Problema A ->
Responde a estas preguntas sobre el fragmento citado acerca de AMLO y las mujeres:
(i) ¿Qué parte de la población total son las mujeres?
(ii) ¿Qué autora explicaba la relación entre todas las formas de desigualdad?
(iii) Según la cita, ¿ante quiénes se considera un semidiós el más mediocre de los machos?

Fragmento citado ->
/---
AMLO nunca se pronunció a favor de las mujeres, eso es cierto, pero tampoco declaró en ningún momento su animadversión a un compromiso por la transformación social y la justicia para las mujeres: más de la mitad de la población total distribuida en todas las esferas sociales, incluida la clase de los pobres a los que él dice ser tan afecto. La diferencia entre hombres y mujeres en las clases más desposeídas es que las mujeres pobres tienen que soportar, además de la pobreza y otras desigualdades como la derivada de la etnicidad, la ancestral carga del machismo con el que el varón se libera del sentimiento de opresión que, por otra parte, soporta estoicamente. Ya Simone de Beauvoir explicaba la relación entre todas las formas de desigualdad (étnica, de clase y de género) y la manera en la que el machismo sirve para sostener la opresión: “Uno de los beneficios que la opresión asegura a los opresores es que el más humilde de ellos se siente superior: un ‘pobre blanco’ del sur de Estados Unidos tiene el consuelo de decirse que no es un ‘sucio negro’, y los blancos más afortunados explotan hábilmente ese orgullo. De igual modo, el más mediocre de los machos se considera un semidiós ante las mujeres”, y ello le permite soportar su propia y extenuante experiencia de dominación.
\---
Problema B ->
En las entradas, cambia "white cotton shirt" por "white linen shirt" desde la línea que contiene "You are attending" hasta la línea que contiene "The white cotton shirt at center is", ambas incluidas. Reproduce solo esas líneas, sin alterar nada más.

Entradas ->
/---
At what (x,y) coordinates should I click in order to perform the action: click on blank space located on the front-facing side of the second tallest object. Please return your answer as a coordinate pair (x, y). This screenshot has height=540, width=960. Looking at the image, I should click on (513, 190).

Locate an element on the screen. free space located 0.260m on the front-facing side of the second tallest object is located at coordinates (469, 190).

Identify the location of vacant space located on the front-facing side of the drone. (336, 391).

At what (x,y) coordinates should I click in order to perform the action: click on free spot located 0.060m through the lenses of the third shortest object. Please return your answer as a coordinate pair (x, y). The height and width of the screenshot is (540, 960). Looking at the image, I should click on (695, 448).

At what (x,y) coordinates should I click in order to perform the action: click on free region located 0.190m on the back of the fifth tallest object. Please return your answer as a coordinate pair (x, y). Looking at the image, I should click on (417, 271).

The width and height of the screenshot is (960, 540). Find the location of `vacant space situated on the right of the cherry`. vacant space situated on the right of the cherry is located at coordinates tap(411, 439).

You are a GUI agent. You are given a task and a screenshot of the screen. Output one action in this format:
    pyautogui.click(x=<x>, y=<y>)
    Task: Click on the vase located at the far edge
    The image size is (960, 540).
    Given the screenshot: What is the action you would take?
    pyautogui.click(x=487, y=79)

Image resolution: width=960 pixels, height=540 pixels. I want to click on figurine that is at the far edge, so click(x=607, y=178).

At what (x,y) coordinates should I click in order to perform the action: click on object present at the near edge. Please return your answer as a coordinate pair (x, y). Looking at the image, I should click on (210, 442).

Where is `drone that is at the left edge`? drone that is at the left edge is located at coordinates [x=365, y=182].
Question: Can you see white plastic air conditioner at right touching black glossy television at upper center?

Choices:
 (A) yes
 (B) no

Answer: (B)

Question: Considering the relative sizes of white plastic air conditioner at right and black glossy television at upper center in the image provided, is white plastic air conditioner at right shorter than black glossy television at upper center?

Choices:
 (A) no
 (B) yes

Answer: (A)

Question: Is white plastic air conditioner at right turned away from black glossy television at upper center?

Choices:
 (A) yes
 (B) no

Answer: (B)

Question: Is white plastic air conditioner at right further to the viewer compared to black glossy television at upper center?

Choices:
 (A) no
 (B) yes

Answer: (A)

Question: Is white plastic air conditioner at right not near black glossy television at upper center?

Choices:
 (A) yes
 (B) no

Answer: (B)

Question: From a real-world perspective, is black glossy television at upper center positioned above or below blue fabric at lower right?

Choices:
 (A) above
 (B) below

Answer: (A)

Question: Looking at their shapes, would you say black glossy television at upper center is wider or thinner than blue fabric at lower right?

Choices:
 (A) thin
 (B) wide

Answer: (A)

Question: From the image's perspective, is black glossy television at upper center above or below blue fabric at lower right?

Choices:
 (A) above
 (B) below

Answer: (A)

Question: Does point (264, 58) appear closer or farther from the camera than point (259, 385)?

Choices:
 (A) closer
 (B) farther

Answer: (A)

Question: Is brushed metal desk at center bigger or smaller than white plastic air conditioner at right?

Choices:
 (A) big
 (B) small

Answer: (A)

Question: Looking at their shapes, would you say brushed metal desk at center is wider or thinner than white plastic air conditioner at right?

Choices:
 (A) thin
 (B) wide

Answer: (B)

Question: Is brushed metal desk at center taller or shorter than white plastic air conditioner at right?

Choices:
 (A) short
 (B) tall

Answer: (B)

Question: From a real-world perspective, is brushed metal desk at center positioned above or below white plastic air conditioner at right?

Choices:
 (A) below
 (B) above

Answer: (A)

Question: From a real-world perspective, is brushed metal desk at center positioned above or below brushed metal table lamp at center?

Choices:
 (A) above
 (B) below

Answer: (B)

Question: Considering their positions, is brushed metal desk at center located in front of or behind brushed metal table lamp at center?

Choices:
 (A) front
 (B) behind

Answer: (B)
\---
/---
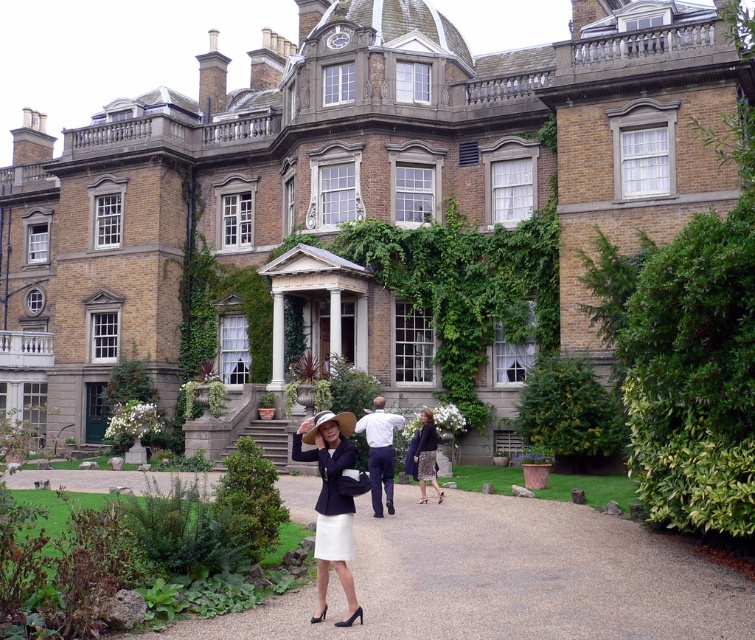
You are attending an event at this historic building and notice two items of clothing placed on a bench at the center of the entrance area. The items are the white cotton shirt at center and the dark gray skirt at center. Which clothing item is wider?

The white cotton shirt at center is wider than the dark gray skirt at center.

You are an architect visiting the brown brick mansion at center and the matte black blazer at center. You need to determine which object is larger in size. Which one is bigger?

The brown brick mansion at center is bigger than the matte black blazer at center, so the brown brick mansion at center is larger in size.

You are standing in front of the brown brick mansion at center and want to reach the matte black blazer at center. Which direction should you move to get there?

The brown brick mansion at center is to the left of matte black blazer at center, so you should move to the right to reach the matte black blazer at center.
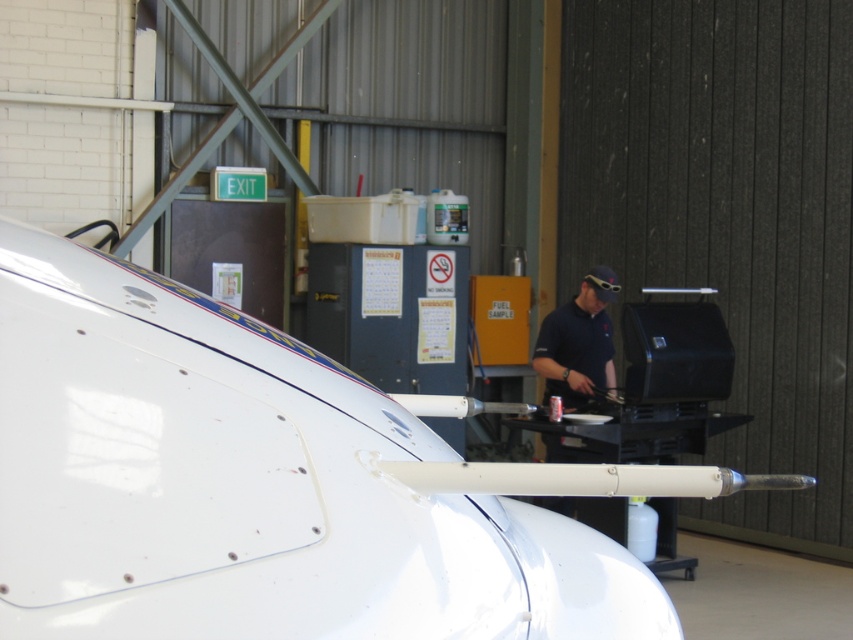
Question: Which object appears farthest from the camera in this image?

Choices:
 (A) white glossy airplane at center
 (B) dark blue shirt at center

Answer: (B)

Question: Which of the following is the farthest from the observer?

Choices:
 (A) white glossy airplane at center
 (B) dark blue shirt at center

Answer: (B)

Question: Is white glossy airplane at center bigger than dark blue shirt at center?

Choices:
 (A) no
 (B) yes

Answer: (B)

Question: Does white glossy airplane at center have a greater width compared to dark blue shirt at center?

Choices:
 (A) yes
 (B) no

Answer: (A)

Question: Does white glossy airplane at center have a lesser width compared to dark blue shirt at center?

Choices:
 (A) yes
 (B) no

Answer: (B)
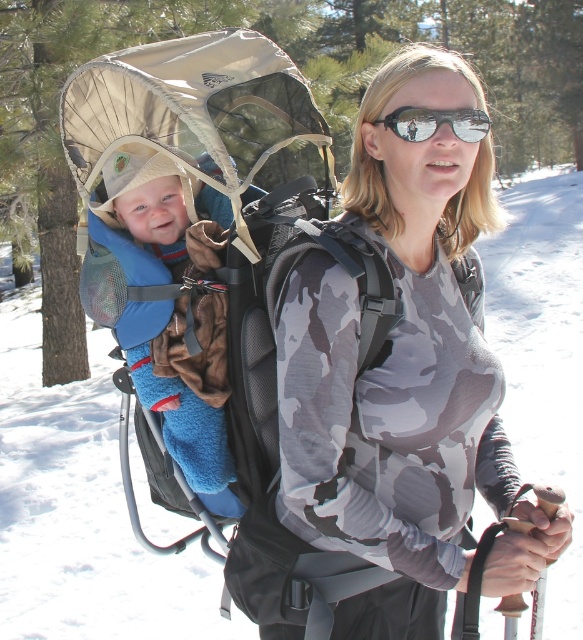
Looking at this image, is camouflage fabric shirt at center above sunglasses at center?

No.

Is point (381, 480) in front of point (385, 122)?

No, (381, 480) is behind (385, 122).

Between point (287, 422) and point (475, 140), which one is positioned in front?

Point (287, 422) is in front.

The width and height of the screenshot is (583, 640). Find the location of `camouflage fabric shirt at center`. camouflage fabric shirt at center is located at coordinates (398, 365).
\---
Resultado A ->
(i) Más de la mitad.
(ii) Simone de Beauvoir.
(iii) Ante las mujeres.

Resultado B ->
You are attending an event at this historic building and notice two items of clothing placed on a bench at the center of the entrance area. The items are the white linen shirt at center and the dark gray skirt at center. Which clothing item is wider?

The white linen shirt at center is wider than the dark gray skirt at center.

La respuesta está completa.